Riauaktual.com - Komnas Perempuan menyesalkan adanya pernyataan hakim Binsar Gultom soal perlunya tes keperawanan pada calon pengantin wanita dalam bukunya. Menurut mereka, hal tersebut merendahkan martabat wanita.
Wakil Ketua Komnas Perempuan Budi Wahyuni mengatakan, keperawanan tidak bisa dijadikan ukuran moral seorang wanita. Sebab, keperawanan bisa saja rusak karena kekerasan seksual yang pernah dialami seorang wanita.
"Kalau itu diucapkan oleh seorang hakim, tentu cukup disayangkan. Kenapa ukuran itu, keperawaan, jadi ukuran moral. Padahal kekerasan seksual bisa merusak keperawanan. Kekerasan bisa terjadi di masa lalu. Itu sudah merendahkan martabat wanita," kata Budi ketika dihubungi, Senin (11/9/2017).
Selain itu, dengan adanya tes keperawanan, para korban kekerasan seksual akan menjadi lebih tertekan. Sebab, itu sama saja melimpahkan kesalahan soal keperawanan pada korban. Budi juga mengatakan pernyataan Binsar tersebut makin menambah diskriminasi pada perempuan.

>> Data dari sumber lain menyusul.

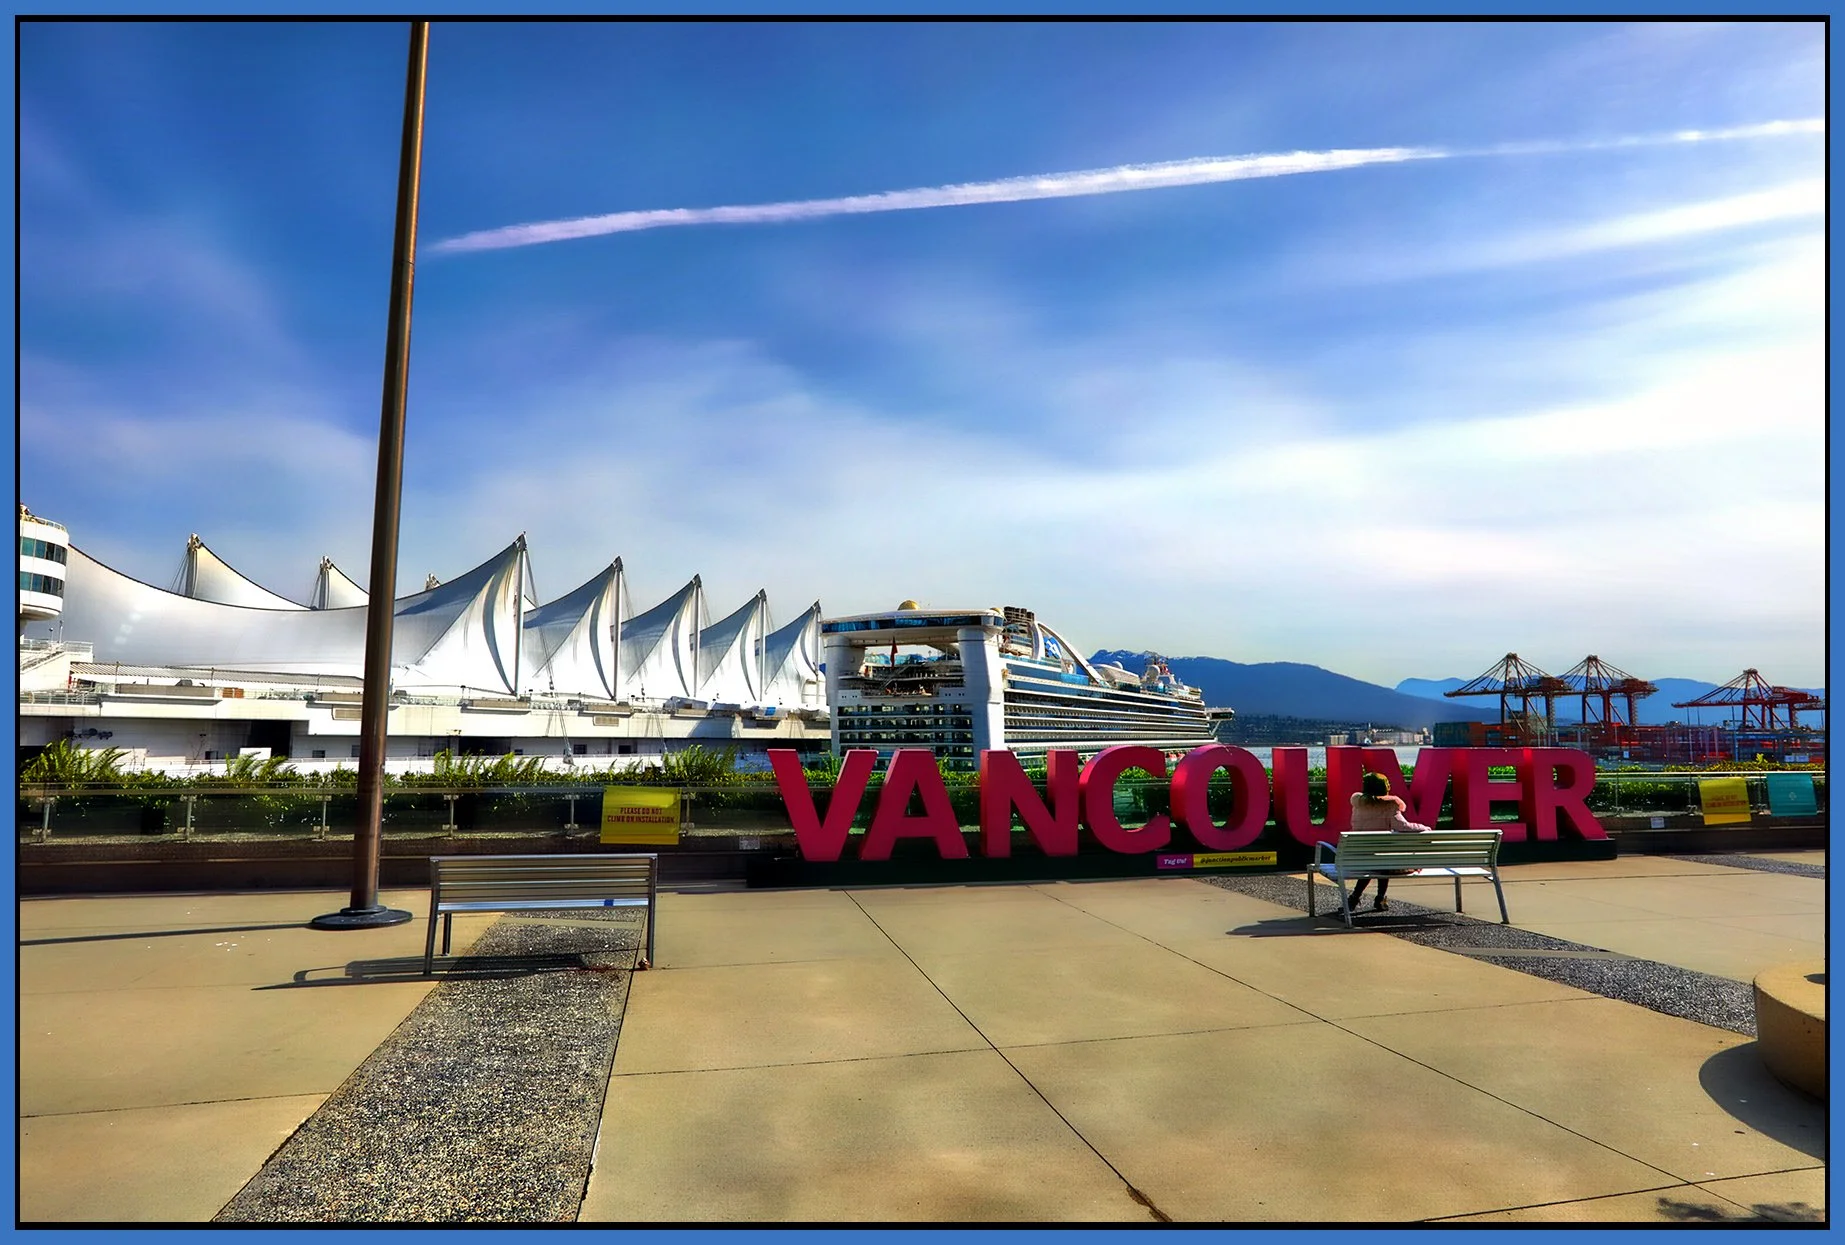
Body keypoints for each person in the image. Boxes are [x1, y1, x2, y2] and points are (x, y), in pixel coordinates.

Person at [1343, 771, 1431, 912]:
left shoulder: (1358, 804)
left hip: (1357, 858)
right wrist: (1424, 828)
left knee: (1376, 861)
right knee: (1384, 859)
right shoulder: (1389, 806)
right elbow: (1402, 826)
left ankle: (1354, 897)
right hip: (1386, 861)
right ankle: (1380, 898)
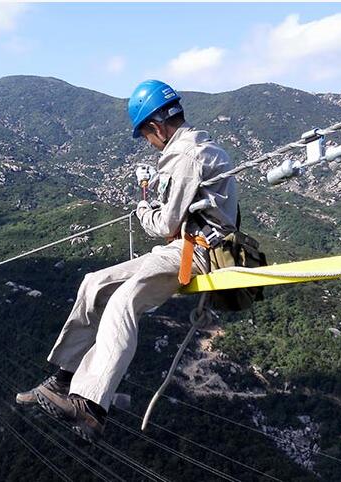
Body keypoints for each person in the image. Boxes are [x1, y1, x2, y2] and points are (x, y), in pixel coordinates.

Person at [16, 80, 239, 442]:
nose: (149, 143)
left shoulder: (186, 156)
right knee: (94, 283)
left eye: (146, 135)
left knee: (123, 300)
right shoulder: (185, 150)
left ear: (155, 126)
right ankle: (63, 379)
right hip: (182, 246)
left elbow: (164, 223)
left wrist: (142, 209)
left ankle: (91, 406)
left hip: (200, 252)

"Kalau itu jadi ukuran moral, itu artinya korban itu kesalahan dilimpahkan pada korban (kekerasan seksual). Dia kan tidak salah, jadi tidak bisa itu dipakai jadi ukuran moral. Kan korban sudah menderita, kalau dia masih dipertanyakan kan lucu. Itu diskriminasi," tegasnya.
Terkait argumen Binsar yang mengatakan tes keperawanan bisa mengurangi angka perceraian, Budi menyangkal hal tersebut. Menurutnya, hal tersebut terjadi karena kurangnya pendidikan seksual di Indonesia. Terlebih dalam catatan Komnas Perempuan, perceraian banyak terjadi karena kekerasan dalam rumah tangga bukan karena persoalan keperawanan.
"Tidak logis (kalau dibilang mengurangi angka perceraian). Sebetulnya ini karena minimnya edukasi seksual. Jadi orang bisa seperti itu, itu tidak bisa menekan perceraian. Catatan kami perceraian lebih banyak lebih banyak karena kekerasan dalam rumah tangga," tuturnya.
Usulan Binsar tertuang dalam buku Binsar yang berjudul 'Pandangan Kritis Seorang Hakim'. Buku terbaru Binsar itu menyoroti berbagai masalah hukum terkini, dari soal perceraian hingga praperadilan Novel Baswedan.
"Untuk itu, harus ada tes keperawanan. Jika ternyata sudah tidak perawan lagi, maka perlu tindakan preventif dan represif dari pemerintah. Barangkali, pernikahan bisa ditunda dulu. Mengapa harus demikian? Karena salah satu yang membuat terjadinya perpecahan dalam rumah tangga karena perkawinan dilakukan dalam keadaan terpaksa, sudah hamil terlebih dahulu," ujar Binsar menyikapi banyaknya angka perceraian di Indonesia.